REQUIRED WORK:
With the line containing "X43000Y-17500D03*" as the first line and the last line of the records as the final one, reproduce that range exactly.

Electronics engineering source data
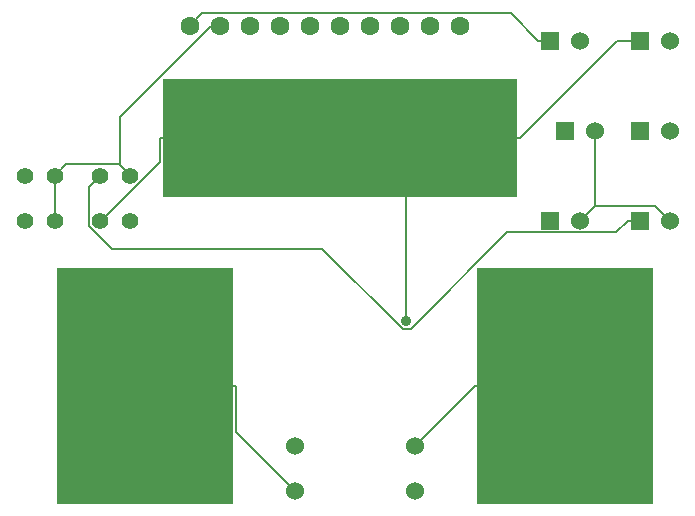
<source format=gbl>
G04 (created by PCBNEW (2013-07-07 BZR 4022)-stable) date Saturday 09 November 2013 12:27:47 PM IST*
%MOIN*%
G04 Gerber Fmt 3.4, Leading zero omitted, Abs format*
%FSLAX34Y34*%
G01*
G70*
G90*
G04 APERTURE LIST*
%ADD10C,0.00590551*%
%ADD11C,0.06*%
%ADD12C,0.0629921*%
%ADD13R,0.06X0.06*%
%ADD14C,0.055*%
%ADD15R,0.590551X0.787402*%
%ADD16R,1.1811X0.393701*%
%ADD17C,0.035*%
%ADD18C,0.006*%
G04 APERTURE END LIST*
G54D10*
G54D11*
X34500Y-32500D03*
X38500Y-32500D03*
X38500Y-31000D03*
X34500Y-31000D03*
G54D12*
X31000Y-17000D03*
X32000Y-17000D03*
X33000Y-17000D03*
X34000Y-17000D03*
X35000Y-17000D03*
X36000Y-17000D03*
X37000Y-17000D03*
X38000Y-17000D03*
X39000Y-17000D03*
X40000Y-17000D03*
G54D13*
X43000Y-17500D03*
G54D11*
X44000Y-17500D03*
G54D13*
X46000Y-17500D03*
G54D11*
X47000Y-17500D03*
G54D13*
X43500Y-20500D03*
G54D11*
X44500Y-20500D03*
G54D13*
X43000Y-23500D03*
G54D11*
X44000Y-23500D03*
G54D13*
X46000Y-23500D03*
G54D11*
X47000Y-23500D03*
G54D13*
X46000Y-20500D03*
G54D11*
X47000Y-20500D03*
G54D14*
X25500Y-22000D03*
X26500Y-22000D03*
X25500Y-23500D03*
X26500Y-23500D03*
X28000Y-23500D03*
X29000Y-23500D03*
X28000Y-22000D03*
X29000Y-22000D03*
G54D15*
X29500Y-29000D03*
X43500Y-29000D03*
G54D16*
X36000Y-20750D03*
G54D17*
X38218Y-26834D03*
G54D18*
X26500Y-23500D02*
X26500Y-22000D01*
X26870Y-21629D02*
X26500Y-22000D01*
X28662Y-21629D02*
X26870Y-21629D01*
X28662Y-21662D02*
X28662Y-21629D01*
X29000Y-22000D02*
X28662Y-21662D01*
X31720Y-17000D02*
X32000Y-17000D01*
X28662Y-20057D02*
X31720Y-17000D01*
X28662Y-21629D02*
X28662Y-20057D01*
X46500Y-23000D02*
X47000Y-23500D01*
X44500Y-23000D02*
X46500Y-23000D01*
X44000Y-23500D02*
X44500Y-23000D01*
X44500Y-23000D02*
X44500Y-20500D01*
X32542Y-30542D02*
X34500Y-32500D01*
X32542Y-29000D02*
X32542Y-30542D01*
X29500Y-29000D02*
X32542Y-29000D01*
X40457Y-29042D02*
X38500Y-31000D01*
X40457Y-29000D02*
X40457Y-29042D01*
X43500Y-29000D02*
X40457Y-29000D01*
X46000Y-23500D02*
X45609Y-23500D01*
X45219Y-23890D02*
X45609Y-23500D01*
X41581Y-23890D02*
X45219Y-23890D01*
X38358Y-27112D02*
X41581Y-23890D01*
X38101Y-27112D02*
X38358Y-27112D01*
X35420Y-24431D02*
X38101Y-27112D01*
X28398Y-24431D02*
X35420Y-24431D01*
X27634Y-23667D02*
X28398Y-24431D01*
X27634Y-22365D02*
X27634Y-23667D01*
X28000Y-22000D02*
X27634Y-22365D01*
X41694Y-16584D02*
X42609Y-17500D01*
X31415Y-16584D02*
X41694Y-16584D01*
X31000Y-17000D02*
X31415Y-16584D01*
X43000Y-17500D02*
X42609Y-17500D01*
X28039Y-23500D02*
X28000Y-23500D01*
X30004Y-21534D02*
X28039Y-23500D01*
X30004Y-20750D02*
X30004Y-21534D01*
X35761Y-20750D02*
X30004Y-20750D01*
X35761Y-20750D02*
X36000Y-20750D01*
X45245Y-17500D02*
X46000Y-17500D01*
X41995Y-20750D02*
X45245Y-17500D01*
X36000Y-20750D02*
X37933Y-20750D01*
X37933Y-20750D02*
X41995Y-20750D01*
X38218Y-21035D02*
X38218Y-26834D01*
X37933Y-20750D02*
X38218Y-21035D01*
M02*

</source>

RESPONSE FOR THIS EXERCISE:
X43000Y-17500D03*
G54D11*
X44000Y-17500D03*
G54D13*
X46000Y-17500D03*
G54D11*
X47000Y-17500D03*
G54D13*
X43500Y-20500D03*
G54D11*
X44500Y-20500D03*
G54D13*
X43000Y-23500D03*
G54D11*
X44000Y-23500D03*
G54D13*
X46000Y-23500D03*
G54D11*
X47000Y-23500D03*
G54D13*
X46000Y-20500D03*
G54D11*
X47000Y-20500D03*
G54D14*
X25500Y-22000D03*
X26500Y-22000D03*
X25500Y-23500D03*
X26500Y-23500D03*
X28000Y-23500D03*
X29000Y-23500D03*
X28000Y-22000D03*
X29000Y-22000D03*
G54D15*
X29500Y-29000D03*
X43500Y-29000D03*
G54D16*
X36000Y-20750D03*
G54D17*
X38218Y-26834D03*
G54D18*
X26500Y-23500D02*
X26500Y-22000D01*
X26870Y-21629D02*
X26500Y-22000D01*
X28662Y-21629D02*
X26870Y-21629D01*
X28662Y-21662D02*
X28662Y-21629D01*
X29000Y-22000D02*
X28662Y-21662D01*
X31720Y-17000D02*
X32000Y-17000D01*
X28662Y-20057D02*
X31720Y-17000D01*
X28662Y-21629D02*
X28662Y-20057D01*
X46500Y-23000D02*
X47000Y-23500D01*
X44500Y-23000D02*
X46500Y-23000D01*
X44000Y-23500D02*
X44500Y-23000D01*
X44500Y-23000D02*
X44500Y-20500D01*
X32542Y-30542D02*
X34500Y-32500D01*
X32542Y-29000D02*
X32542Y-30542D01*
X29500Y-29000D02*
X32542Y-29000D01*
X40457Y-29042D02*
X38500Y-31000D01*
X40457Y-29000D02*
X40457Y-29042D01*
X43500Y-29000D02*
X40457Y-29000D01*
X46000Y-23500D02*
X45609Y-23500D01*
X45219Y-23890D02*
X45609Y-23500D01*
X41581Y-23890D02*
X45219Y-23890D01*
X38358Y-27112D02*
X41581Y-23890D01*
X38101Y-27112D02*
X38358Y-27112D01*
X35420Y-24431D02*
X38101Y-27112D01*
X28398Y-24431D02*
X35420Y-24431D01*
X27634Y-23667D02*
X28398Y-24431D01*
X27634Y-22365D02*
X27634Y-23667D01*
X28000Y-22000D02*
X27634Y-22365D01*
X41694Y-16584D02*
X42609Y-17500D01*
X31415Y-16584D02*
X41694Y-16584D01*
X31000Y-17000D02*
X31415Y-16584D01*
X43000Y-17500D02*
X42609Y-17500D01*
X28039Y-23500D02*
X28000Y-23500D01*
X30004Y-21534D02*
X28039Y-23500D01*
X30004Y-20750D02*
X30004Y-21534D01*
X35761Y-20750D02*
X30004Y-20750D01*
X35761Y-20750D02*
X36000Y-20750D01*
X45245Y-17500D02*
X46000Y-17500D01*
X41995Y-20750D02*
X45245Y-17500D01*
X36000Y-20750D02*
X37933Y-20750D01*
X37933Y-20750D02*
X41995Y-20750D01*
X38218Y-21035D02*
X38218Y-26834D01*
X37933Y-20750D02*
X38218Y-21035D01*
M02*

</source>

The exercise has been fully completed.